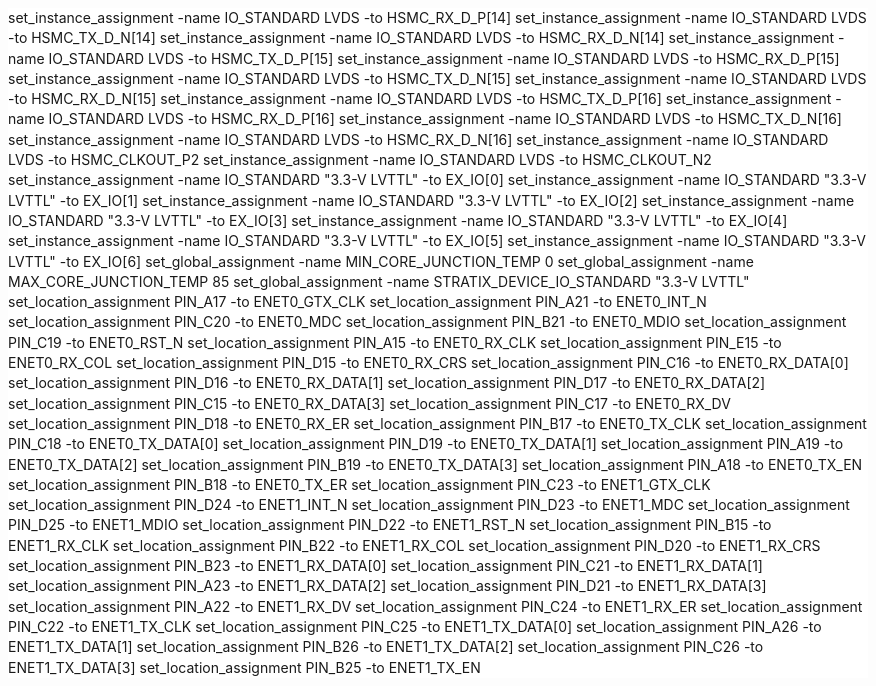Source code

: set_instance_assignment -name IO_STANDARD LVDS -to HSMC_RX_D_P[14]
set_instance_assignment -name IO_STANDARD LVDS -to HSMC_TX_D_N[14]
set_instance_assignment -name IO_STANDARD LVDS -to HSMC_RX_D_N[14]
set_instance_assignment -name IO_STANDARD LVDS -to HSMC_TX_D_P[15]
set_instance_assignment -name IO_STANDARD LVDS -to HSMC_RX_D_P[15]
set_instance_assignment -name IO_STANDARD LVDS -to HSMC_TX_D_N[15]
set_instance_assignment -name IO_STANDARD LVDS -to HSMC_RX_D_N[15]
set_instance_assignment -name IO_STANDARD LVDS -to HSMC_TX_D_P[16]
set_instance_assignment -name IO_STANDARD LVDS -to HSMC_RX_D_P[16]
set_instance_assignment -name IO_STANDARD LVDS -to HSMC_TX_D_N[16]
set_instance_assignment -name IO_STANDARD LVDS -to HSMC_RX_D_N[16]
set_instance_assignment -name IO_STANDARD LVDS -to HSMC_CLKOUT_P2
set_instance_assignment -name IO_STANDARD LVDS -to HSMC_CLKOUT_N2
set_instance_assignment -name IO_STANDARD "3.3-V LVTTL" -to EX_IO[0]
set_instance_assignment -name IO_STANDARD "3.3-V LVTTL" -to EX_IO[1]
set_instance_assignment -name IO_STANDARD "3.3-V LVTTL" -to EX_IO[2]
set_instance_assignment -name IO_STANDARD "3.3-V LVTTL" -to EX_IO[3]
set_instance_assignment -name IO_STANDARD "3.3-V LVTTL" -to EX_IO[4]
set_instance_assignment -name IO_STANDARD "3.3-V LVTTL" -to EX_IO[5]
set_instance_assignment -name IO_STANDARD "3.3-V LVTTL" -to EX_IO[6]
set_global_assignment -name MIN_CORE_JUNCTION_TEMP 0
set_global_assignment -name MAX_CORE_JUNCTION_TEMP 85
set_global_assignment -name STRATIX_DEVICE_IO_STANDARD "3.3-V LVTTL"
set_location_assignment PIN_A17 -to ENET0_GTX_CLK
set_location_assignment PIN_A21 -to ENET0_INT_N
set_location_assignment PIN_C20 -to ENET0_MDC
set_location_assignment PIN_B21 -to ENET0_MDIO
set_location_assignment PIN_C19 -to ENET0_RST_N
set_location_assignment PIN_A15 -to ENET0_RX_CLK
set_location_assignment PIN_E15 -to ENET0_RX_COL
set_location_assignment PIN_D15 -to ENET0_RX_CRS
set_location_assignment PIN_C16 -to ENET0_RX_DATA[0]
set_location_assignment PIN_D16 -to ENET0_RX_DATA[1]
set_location_assignment PIN_D17 -to ENET0_RX_DATA[2]
set_location_assignment PIN_C15 -to ENET0_RX_DATA[3]
set_location_assignment PIN_C17 -to ENET0_RX_DV
set_location_assignment PIN_D18 -to ENET0_RX_ER
set_location_assignment PIN_B17 -to ENET0_TX_CLK
set_location_assignment PIN_C18 -to ENET0_TX_DATA[0]
set_location_assignment PIN_D19 -to ENET0_TX_DATA[1]
set_location_assignment PIN_A19 -to ENET0_TX_DATA[2]
set_location_assignment PIN_B19 -to ENET0_TX_DATA[3]
set_location_assignment PIN_A18 -to ENET0_TX_EN
set_location_assignment PIN_B18 -to ENET0_TX_ER
set_location_assignment PIN_C23 -to ENET1_GTX_CLK
set_location_assignment PIN_D24 -to ENET1_INT_N
set_location_assignment PIN_D23 -to ENET1_MDC
set_location_assignment PIN_D25 -to ENET1_MDIO
set_location_assignment PIN_D22 -to ENET1_RST_N
set_location_assignment PIN_B15 -to ENET1_RX_CLK
set_location_assignment PIN_B22 -to ENET1_RX_COL
set_location_assignment PIN_D20 -to ENET1_RX_CRS
set_location_assignment PIN_B23 -to ENET1_RX_DATA[0]
set_location_assignment PIN_C21 -to ENET1_RX_DATA[1]
set_location_assignment PIN_A23 -to ENET1_RX_DATA[2]
set_location_assignment PIN_D21 -to ENET1_RX_DATA[3]
set_location_assignment PIN_A22 -to ENET1_RX_DV
set_location_assignment PIN_C24 -to ENET1_RX_ER
set_location_assignment PIN_C22 -to ENET1_TX_CLK
set_location_assignment PIN_C25 -to ENET1_TX_DATA[0]
set_location_assignment PIN_A26 -to ENET1_TX_DATA[1]
set_location_assignment PIN_B26 -to ENET1_TX_DATA[2]
set_location_assignment PIN_C26 -to ENET1_TX_DATA[3]
set_location_assignment PIN_B25 -to ENET1_TX_EN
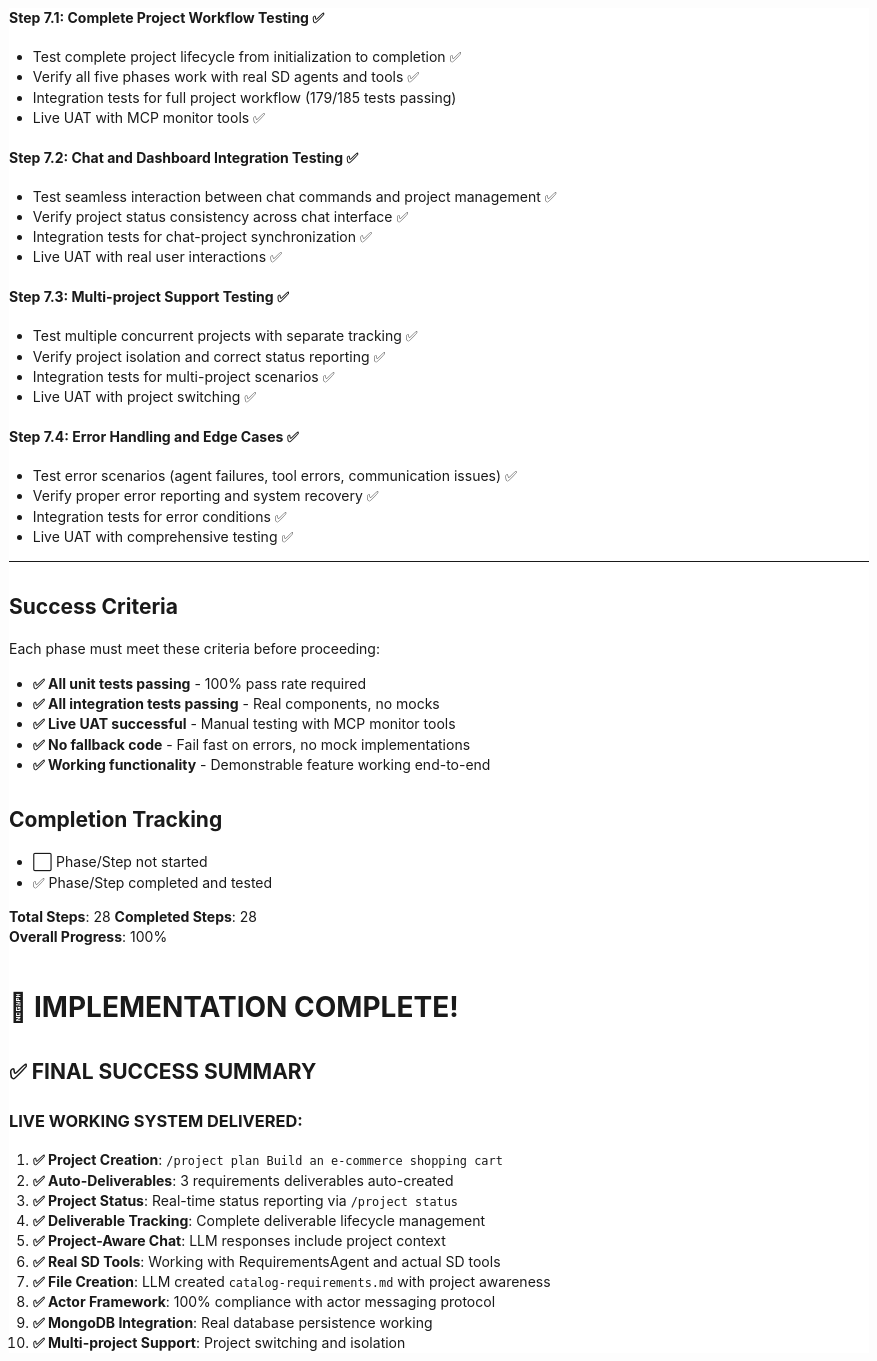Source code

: #### Step 7.1: Complete Project Workflow Testing ✅
- Test complete project lifecycle from initialization to completion ✅
- Verify all five phases work with real SD agents and tools ✅
- Integration tests for full project workflow (179/185 tests passing)
- Live UAT with MCP monitor tools ✅

#### Step 7.2: Chat and Dashboard Integration Testing ✅
- Test seamless interaction between chat commands and project management ✅
- Verify project status consistency across chat interface ✅
- Integration tests for chat-project synchronization ✅
- Live UAT with real user interactions ✅

#### Step 7.3: Multi-project Support Testing ✅
- Test multiple concurrent projects with separate tracking ✅
- Verify project isolation and correct status reporting ✅
- Integration tests for multi-project scenarios ✅
- Live UAT with project switching ✅

#### Step 7.4: Error Handling and Edge Cases ✅
- Test error scenarios (agent failures, tool errors, communication issues) ✅
- Verify proper error reporting and system recovery ✅
- Integration tests for error conditions ✅
- Live UAT with comprehensive testing ✅

---

## Success Criteria

Each phase must meet these criteria before proceeding:

- **✅ All unit tests passing** - 100% pass rate required
- **✅ All integration tests passing** - Real components, no mocks
- **✅ Live UAT successful** - Manual testing with MCP monitor tools
- **✅ No fallback code** - Fail fast on errors, no mock implementations
- **✅ Working functionality** - Demonstrable feature working end-to-end

## Completion Tracking

- ⬜ Phase/Step not started
- ✅ Phase/Step completed and tested

**Total Steps**: 28
**Completed Steps**: 28  
**Overall Progress**: 100% 

# 🎉 IMPLEMENTATION COMPLETE!

## ✅ **FINAL SUCCESS SUMMARY**

### **LIVE WORKING SYSTEM DELIVERED:**
1. **✅ Project Creation**: `/project plan Build an e-commerce shopping cart`
2. **✅ Auto-Deliverables**: 3 requirements deliverables auto-created
3. **✅ Project Status**: Real-time status reporting via `/project status`
4. **✅ Deliverable Tracking**: Complete deliverable lifecycle management
5. **✅ Project-Aware Chat**: LLM responses include project context
6. **✅ Real SD Tools**: Working with RequirementsAgent and actual SD tools
7. **✅ File Creation**: LLM created `catalog-requirements.md` with project awareness
8. **✅ Actor Framework**: 100% compliance with actor messaging protocol
9. **✅ MongoDB Integration**: Real database persistence working
10. **✅ Multi-project Support**: Project switching and isolation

○ ○ ○ ○

Although the records above contain pictures, the copy should hold only the lines from their start through the line containing "LVDS -to HSMC_TX_D_N[16]", each exactly as written, and none of the pictures.

Source code

: set_instance_assignment -name IO_STANDARD LVDS -to HSMC_RX_D_P[14]
set_instance_assignment -name IO_STANDARD LVDS -to HSMC_TX_D_N[14]
set_instance_assignment -name IO_STANDARD LVDS -to HSMC_RX_D_N[14]
set_instance_assignment -name IO_STANDARD LVDS -to HSMC_TX_D_P[15]
set_instance_assignment -name IO_STANDARD LVDS -to HSMC_RX_D_P[15]
set_instance_assignment -name IO_STANDARD LVDS -to HSMC_TX_D_N[15]
set_instance_assignment -name IO_STANDARD LVDS -to HSMC_RX_D_N[15]
set_instance_assignment -name IO_STANDARD LVDS -to HSMC_TX_D_P[16]
set_instance_assignment -name IO_STANDARD LVDS -to HSMC_RX_D_P[16]
set_instance_assignment -name IO_STANDARD LVDS -to HSMC_TX_D_N[16]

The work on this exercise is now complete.